We have two rigs under construction that we believe will allow us to improve upon the experience gained from Rig 105. We’ve specified the mast of the substructure and are waiting to find a customer to determine how we will complete the rigs. We want to avoid building a Bakken-style backyard and then have somebody request to take the rig to Appalachia.
In what other areas do you see room for innovations in rig designs?
Mechanization will continue to grow. I expect more widespread use of the Iron Derrickman. In the winter in the Bakken when it’s 25°F below zero and there’s a 30-mph wind, it is nice to have a piece of steel up in the mast instead of a human being. We do not have any iron derrickmen yet, but I believe they will become more commonplace.
The improving quality of software and drilling controls is a major development for the industry. It allows more precise control of weight on bit and other drilling parameters so that dialing in the right inputs to optimize drilling rates will be easier and possibly remotely managed.
In the near future, I do not see drilling automation to the extent that the driller can push a button and trip in the well or push a button and trip out of the well. I’ve heard the analogy – if we can fly a plane from Europe to the US with a computer and land it with a computer, why can’t we automate a drilling rig?
When that plane lands in Houston, you don’t tear it into pieces and truck it to Dallas before you fly it back to Europe. The rig-moving process is problematic for us. Since we tear a rig down every time we move, everything is unplugged and broken into moveable components. You undo all your electrical, hydraulic, water, air and steam lines. We will get better at moving, and rigs will become more automated. However, the deconstruction process on every move will slow the pace of automation on land rigs. I fully expect greater levels of mechanization of rig equipment and greater automation of the downhole process.

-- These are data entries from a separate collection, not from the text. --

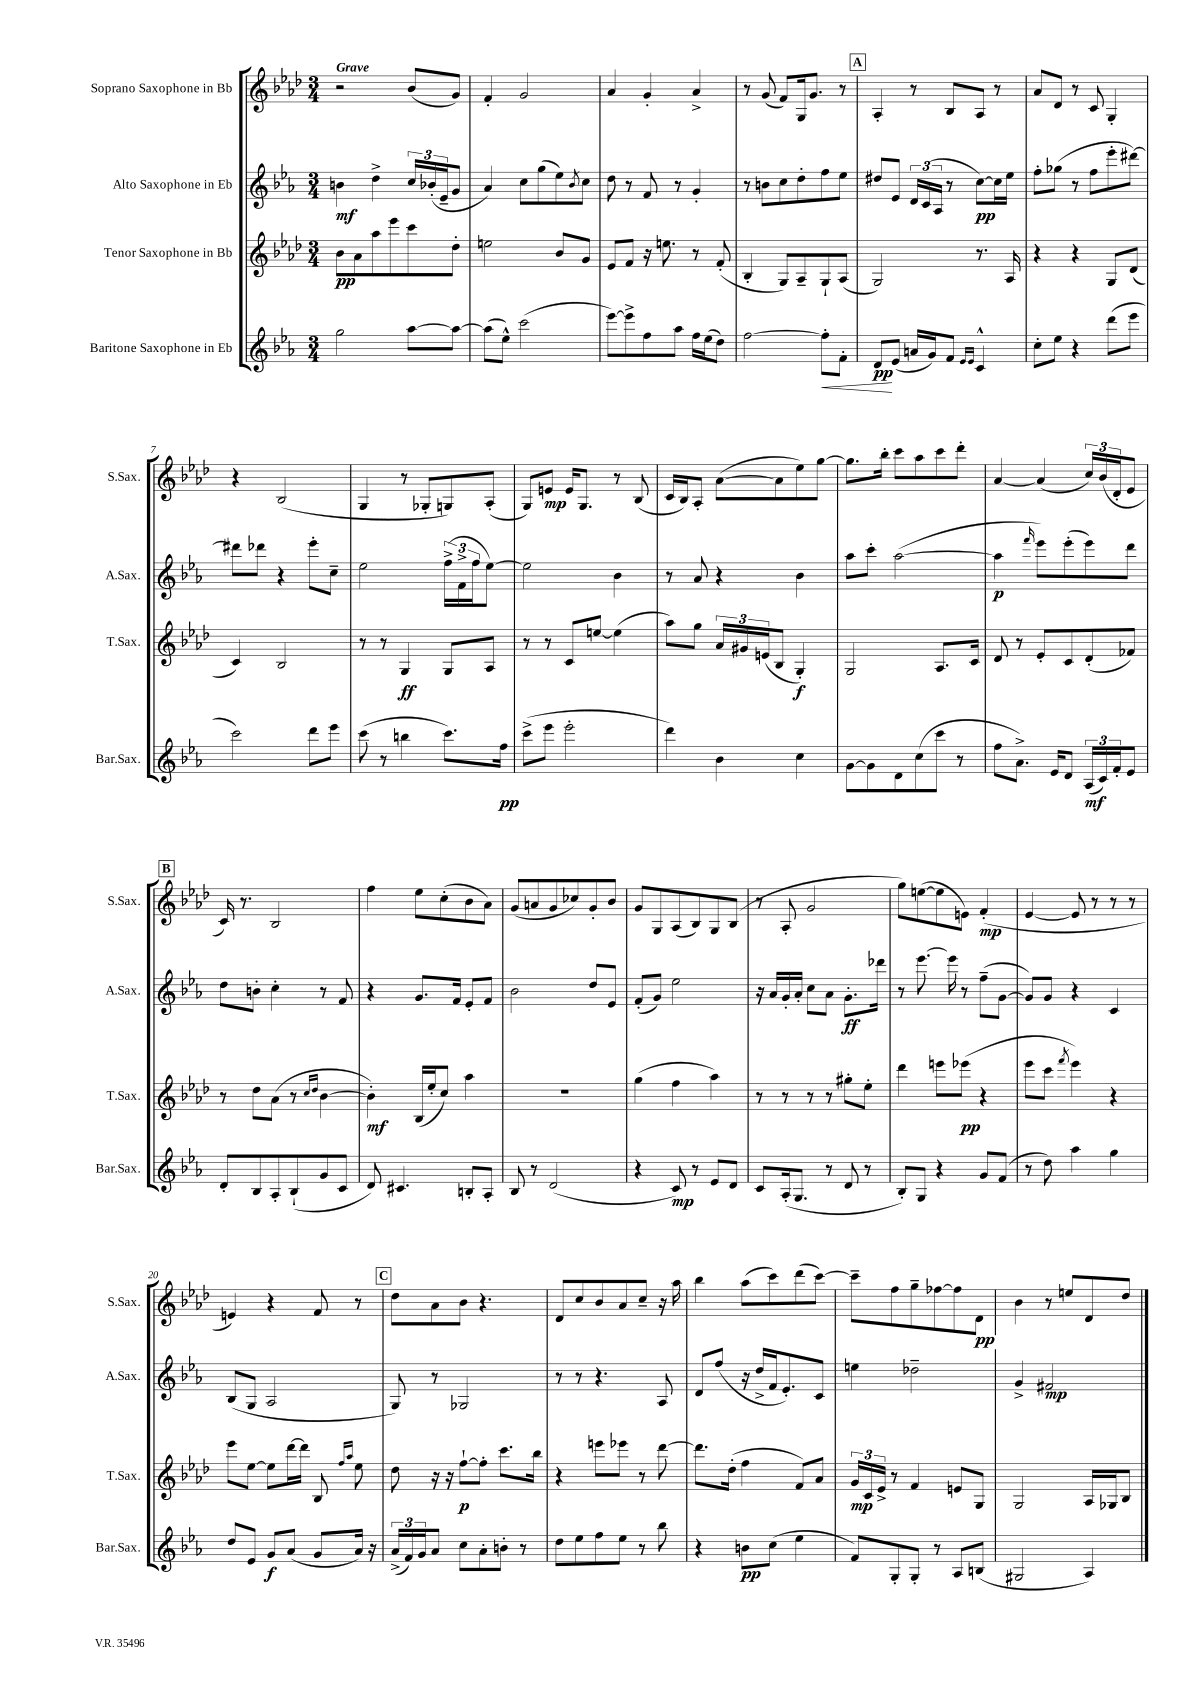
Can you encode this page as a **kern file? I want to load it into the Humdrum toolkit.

**kern	**dynam	**kern	**dynam	**kern	**dynam	**kern	**dynam
*part4	*part4	*part3	*part3	*part2	*part2	*part1	*part1
*staff4	*staff4	*staff3	*staff3	*staff2	*staff2	*staff1	*staff1
*I"Baritone Saxophone in Eb	*	*I"Tenor Saxophone in Bb	*	*I"Alto Saxophone in Eb	*	*I"Soprano Saxophone in Bb	*
*I'Bar.Sax.	*	*I'T.Sax.	*	*I'A.Sax.	*	*I'S.Sax.	*
*clefG2	*	*clefG2	*	*clefG2	*	*clefG2	*
*k[b-e-a-]	*	*k[b-e-a-d-]	*	*k[b-e-a-]	*	*k[b-e-a-d-]	*
*M3/4	*	*M3/4	*	*M3/4	*	*M3/4	*
=1	=1	=1	=1	=1	=1	=1	=1
!	!	!	!	!	!	!LO:TX:a:B:t=Grave	!
2gg\	.	8b-\L	pp	4bn\	mf	2r	.
.	.	8a-\	.	.	.	.	.
.	.	8aa-\	.	4dd^\	.	.	.
.	.	8eee-\	.	.	.	.	.
[8aa-\L	.	8ccc\	.	24cc/LL	.	(8b-/L	.
.	.	.	.	(24b-X'/	.	.	.
.	.	.	.	24e-~/J	.	.	.
8aa-\J_	.	8dd-'\J	.	8g/J	.	8g/J)	.
=2	=2	=2	=2	=2	=2	=2	=2
(8aa-\L]	.	2een\	.	4a-/)	.	4f'/	.
8ee-^^\J)	.	.	.	.	.	.	.
(2ccc\	.	.	.	8cc\L	.	2g/	.
.	.	.	.	(8gg\	.	.	.
.	.	8b-/L	.	8ee-\)	.	.	.
.	.	.	.	8qb-/	.	.	.
.	.	8g/J	.	8cc\J	.	.	.
=3	=3	=3	=3	=3	=3	=3	=3
[8eee-\L)	.	8e-/L	.	8dd\	.	4a-/	.
8eee-^\]	.	8f/J	.	8r	.	.	.
8ff\	.	16r	.	8f/	.	4g'/	.
.	.	8.een\	.	.	.	.	.
8aa-\J	.	.	.	8r	.	.	.
16ff\LL	.	8r	.	4g'/	.	4a-^/	.
(16ee-\J	.	.	.	.	.	.	.
8dd\J)	.	(8f'/	.	.	.	.	.
=4	=4	=4	=4	=4	=4	=4	=4
[2ff\	.	4B-'/	.	8r	.	8r	.
.	.	.	.	8bn\L	.	(8g/	.
.	.	8G/L)	.	8cc\	.	8f/L)	.
.	.	8A-~/	.	8dd'\	.	16G/k	.
.	.	.	.	.	.	8.g/J	.
!	!LO:HP:b	!	!	!	!	!	!
8ff'\L]	<	8G`/	.	8ff\	.	.	.
8f'\J	.	(8A-/J	.	8ee-\J	.	8r	.
!!LO:REH:place=s1:t=A
=5	=5	=5	=5	=5	=5	=5	=5
8d/L	pp	2G/)	.	8dd#X/L	.	4A-'/	.
(8e-/J	[	.	.	8e-/J	.	.	.
16an/LL	.	.	.	24d/LL	.	8r	.
.	.	.	.	(24c/	.	.	.
16g/J)	.	.	.	.	.	.	.
.	.	.	.	24A-/JJ	.	.	.
8f/J	.	.	.	8r	.	8B-/L	.
16qqe-/LL	.	.	.	.	.	.	.
16qqe-/JJ	.	.	.	.	.	.	.
4c^^/	.	8.r	.	[8cc\L)	pp	8A-/J	.
.	.	.	.	16cc\L]	.	8r	.
.	.	16A-/	.	16ee-\JJ	.	.	.
=6	=6	=6	=6	=6	=6	=6	=6
8cc'\L	.	4r	.	8ff'\L	.	8a-/L	.
8ee-\J	.	.	.	(8gg-X\J	.	8d-/J	.
4r	.	4r	.	8r	.	8r	.
.	.	.	.	8ff\L	.	8c/	.
(8ddd\L	.	8G/L	.	8eee-'\	.	4G'/	.
8eee-\J	.	(8d-/J	.	[8ddd#X\J)	.	.	.
!!LO:LB:g=z
=7	=7	=7	=7	=7	=7	=7	=7
2ccc\)	.	4c/)	.	8ddd#X\L]	.	4r	.
.	.	.	.	8ddd-X\J	.	.	.
.	.	2B-/	.	4r	.	(2B-/	.
8ddd\L	.	.	.	8eee-'\L	.	.	.
8eee-\J	.	.	.	8cc~\J	.	.	.
=8	=8	=8	=8	=8	=8	=8	=8
(8ccc\	.	8r	.	2ee-\	.	4G/	.
8r	.	8r	.	.	.	.	.
4bbn\	.	4G/	ff	.	.	8r	.
.	.	.	.	.	.	8G-X'/L	.
8.ccc\L)	.	8G/L	.	(24ff^\LL	.	8Gn/)	.
.	.	.	.	24f^\	.	.	.
.	.	.	.	24ff\J	.	.	.
.	.	8A-/J	.	[8ee-\J)	.	(8A-'/J	.
16ff\Jk	pp	.	.	.	.	.	.
=9	=9	=9	=9	=9	=9	=9	=9
(8ccc^\L	.	8r	.	2ee-\]	.	8G/L)	.
8eee-\J	.	8r	.	.	.	8en/J	mp
2eee-'\	.	8c/L	.	.	.	16e/KL	.
.	.	.	.	.	.	8.G/J	.
.	.	[8een/J	.	.	.	.	.
.	.	(4ee\]	.	4b-\	.	8r	.
.	.	.	.	.	.	(8B-/	.
=10	=10	=10	=10	=10	=10	=10	=10
4ddd\)	.	8aa-\L)	.	8r	.	16c/LL	.
.	.	.	.	.	.	16B-/J)	.
.	.	8gg\J	.	8a-/	.	8A-'/J	.
4b-\	.	24a-/LL	.	4r	.	([8a-\L	.
.	.	24g#X/	.	.	.	.	.
.	.	(24en/J	.	.	.	.	.
.	.	8B-/J	.	.	.	8a-\]	.
4cc\	.	4G'/)	f	4b-\	.	8ee-\)	.
.	.	.	.	.	.	[8gg\J	.
=11	=11	=11	=11	=11	=11	=11	=11
[8g\L	.	2G/	.	8aa-\L	.	8.gg\L]	.
8g\]	.	.	.	8ccc'\J	.	.	.
.	.	.	.	.	.	16bb-'\Jk	.
8d\	.	.	.	([2aa-\	.	8ccc\L	.
(8cc\	.	.	.	.	.	8aa-\	.
8ccc\J	.	8.A-/L	.	.	.	8ccc\	.
8r	.	.	.	.	.	8ddd-'\J	.
.	.	16c/Jk	.	.	.	.	.
=12	=12	=12	=12	=12	=12	=12	=12
8ff\L	.	8d-/	.	4aa-\]	p	[4a-/	.
8.a-^\J)	.	8r	.	.	.	.	.
.	.	.	.	16qqfff/	.	.	.
.	.	8e-'/L	.	8eee-\L)	.	(4a-/]	.
16e-/KL	.	.	.	.	.	.	.
8d/J	.	8c/	.	(8eee-'\	.	.	.
(24A-/LL	mf	(8d-'/	.	8eee-\)	.	24cc/LL)	.
24c/)	.	.	.	.	.	(24b-/	.
24f'/J	.	.	.	.	.	24d-'/J	.
8e-/J	.	8f-X/J)	.	8ddd\J	.	8e-/J	.
!!LO:LB:g=z
!!LO:REH:place=s1:t=B
=13	=13	=13	=13	=13	=13	=13	=13
8d'/L	.	8r	.	8dd\L	.	16c/)	.
.	.	.	.	.	.	8.r	.
8B-/	.	8dd-\L	.	8bn'\J	.	.	.
8A-'/	.	(8a-\J	.	4cc'\	.	2B-/	.
(8B-`/	.	8r	.	.	.	.	.
.	.	16qqcc/LL	.	.	.	.	.
.	.	16qqdd-/JJ	.	.	.	.	.
8g/	.	[4b-\	.	8r	.	.	.
8c/J	.	.	.	8f/	.	.	.
=14	=14	=14	=14	=14	=14	=14	=14
8d/)	.	4b-'\])	mf	4r	.	4ff\	.
4.c#X/	.	.	.	.	.	.	.
.	.	(16B-/LL	.	8.g/L	.	8ee-\L	.
.	.	16ee-'/J	.	.	.	.	.
.	.	8cc/J)	.	.	.	(8cc'\	.
.	.	.	.	16f/Jk	.	.	.
8Bn'/L	.	4aa-\	.	8e-'/L	.	8b-\	.
8A-'/J	.	.	.	8f/J	.	8a-\J)	.
=15	=15	=15	=15	=15	=15	=15	=15
8B-/	.	2.r	.	2b-\	.	(8g/L	.
8r	.	.	.	.	.	8an/	.
(2d/	.	.	.	.	.	8g/	.
.	.	.	.	.	.	8cc-X/)	.
.	.	.	.	8dd/L	.	8g'/	.
.	.	.	.	8e-/J	.	8b-/J	.
=16	=16	=16	=16	=16	=16	=16	=16
4r	.	(4gg\	.	(8f'/L	.	8g/L	.
.	.	.	.	8g/J)	.	8G/	.
8c/)	mp	4ff\	.	2ee-\	.	(8A-/	.
8r	.	.	.	.	.	8B-/)	.
8e-/L	.	4aa-\)	.	.	.	8G/	.
8d/J	.	.	.	.	.	(8B-/J	.
=17	=17	=17	=17	=17	=17	=17	=17
8c/L	.	8r	.	16r	.	8r	.
.	.	.	.	16a-/LL	.	.	.
(16A-'/k	.	8r	.	16g'/	.	8A-'/	.
8.G/J	.	.	.	16a-'/JJ	.	.	.
.	.	8r	.	8cc\L	.	2g/	.
8r	.	8r	.	8a-\J	.	.	.
8d/	.	8gg#X'\L	.	8.g'\L	ff	.	.
8r	.	8ee-'\J	.	.	.	.	.
.	.	.	.	16ddd-X\Jk	.	.	.
=18	=18	=18	=18	=18	=18	=18	=18
8B-'/L)	.	4ddd-\	.	8r	.	8gg\L)	.
8G/J	.	.	.	[8.eee-\	.	([8een\	.
4r	.	8eeen\L	.	.	.	8ee\]	.
.	.	.	.	16eee-\]	.	.	.
.	.	(8eee-X\J	pp	8r	.	8en\J)	.
8g/L	.	4r	.	(8ff~\L	.	(4f'/	mp
(8f/J	.	.	.	[8g\J	.	.	.
=19	=19	=19	=19	=19	=19	=19	=19
8r	.	8eee-\L	.	8g/L])	.	[4e-/	.
8dd\)	.	8ccc\J	.	8g/J	.	.	.
.	.	8qfff/	.	.	.	.	.
4aa-\	.	4eee-\)	.	4r	.	8e-/]	.
.	.	.	.	.	.	8r	.
4gg\	.	4r	.	4c/	.	8r	.
.	.	.	.	.	.	8r	.
!!LO:LB:g=z
=20	=20	=20	=20	=20	=20	=20	=20
8dd/L	.	8eee-\L	.	(8B-/L	.	4en/)	.
8e-/J	.	[8ee-\J	.	8G/J	.	.	.
8g/L	f	8ee-\L]	.	2A-/	.	4r	.
(8a-/J	.	[16ddd-\L	.	.	.	.	.
.	.	16ddd-\JJ]	.	.	.	.	.
8g/L	.	8B-/	.	.	.	8f/	.
.	.	16qqff/LL	.	.	.	.	.
.	.	16qqaa-/JJ	.	.	.	.	.
16a-/Jk)	.	8ee-\	.	.	.	8r	.
16r	.	.	.	.	.	.	.
!!LO:REH:place=s1:t=C
=21	=21	=21	=21	=21	=21	=21	=21
(24a-^/LL	.	8dd-\	.	8G/)	.	8dd-\L	.
24f/)	.	.	.	.	.	.	.
24g/J	.	.	.	.	.	.	.
8a-/J	.	16r	.	8r	.	8a-\	.
.	.	16r	.	.	.	.	.
8cc\L	.	[8ff`\L	p	2G-X/	.	8b-\J	.
8a-'\	.	8ff'\J]	.	.	.	4.r	.
8bn'\J	.	8.ccc\L	.	.	.	.	.
8r	.	.	.	.	.	.	.
.	.	16bb-\Jk	.	.	.	.	.
=22	=22	=22	=22	=22	=22	=22	=22
8dd\L	.	4r	.	8r	.	8d-/L	.
8ee-\	.	.	.	8r	.	8cc/	.
8ff\	.	8eeen\L	.	4.r	.	8b-/	.
8ee-\J	.	8eee-X\J	.	.	.	8a-/	.
8r	.	8r	.	.	.	8cc~/J	.
8bb-\	.	[8ddd-\	.	8A-/	.	16r	.
.	.	.	.	.	.	16aa-\	.
=23	=23	=23	=23	=23	=23	=23	=23
4r	.	8.ddd-\L]	.	8d/L	.	4bb-\	.
.	.	.	.	(8ff/J	.	.	.
.	.	(16dd-'\Jk	.	.	.	.	.
8bn\L	pp	4ff\	.	16r	.	(8aa-\L	.
.	.	.	.	16dd^/LL	.	.	.
(8cc\J	.	.	.	16f/J	.	8ccc\)	.
.	.	.	.	8.e-'/)	.	.	.
4ee-\	.	8f/L)	.	.	.	(8ddd-\	.
.	.	8a-/J	.	8c/J	.	[8ccc\J)	.
=24	=24	=24	=24	=24	=24	=24	=24
8f/L)	.	24g/LL	mp	4een\	.	8ccc~\L]	.
.	.	24c/	.	.	.	.	.
.	.	24e-^/JJ	.	.	.	.	.
8G'/	.	8r	.	.	.	8ff\	.
8G'/J	.	4f/	.	2dd-X~\	.	8gg~\	.
8r	.	.	.	.	.	[8ff-X\	.
8A-/L	.	8en/L	.	.	.	8ff-\]	.
(8Bn/J	.	8G/J	.	.	.	8d-\J	pp
=25	=25	=25	=25	=25	=25	=25	=25
2G#X/	.	2G/	.	4g^/	.	4b-\	.
.	.	.	.	2f#X/	mp	8r	.
.	.	.	.	.	.	8een/L	.
4A-/)	.	16A-/LL	.	.	.	8d-/	.
.	.	16G-X/J	.	.	.	.	.
.	.	8B-/J	.	.	.	8dd-/J	.
==	==	==	==	==	==	==	==
*-	*-	*-	*-	*-	*-	*-	*-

Sidewinder has announced setting records for Statoil in the Bakken, EP Energy in the Permian, etc, in terms of drilling times and days to spud. What technologies or processes are making these record-setting operations possible? What further improvements are needed to continue enhancing operating performance?
The old-fashioned technology is people. Our rig working for Anadarko is a new mechanical rig. Having the relationship between the operator and the contractor is key. In the Bakken, the people side of performance is enhanced by the walking systems and the fluids-processing systems. The new rigs really do deliver performance, and we are trying to think of ways to do things better every day. As an industry, we are on the right track – the onshore business is being transformed. We are going to higher-capacity equipment, a more mechanized and automated drilling process, but most of all, we need increased emphasis on people development and safety.
The piece that makes it all work is people. As an industry, we really need to ensure that we are getting people in the door who are going to be the employees of tomorrow. It is not a problem to find warm bodies. There are people there, but we would like to find individuals who view land drilling as a career and not just a job. The more people who are seeking a career, who are proud of what they do, who are proud of the company they work for, the better off we are all going to be.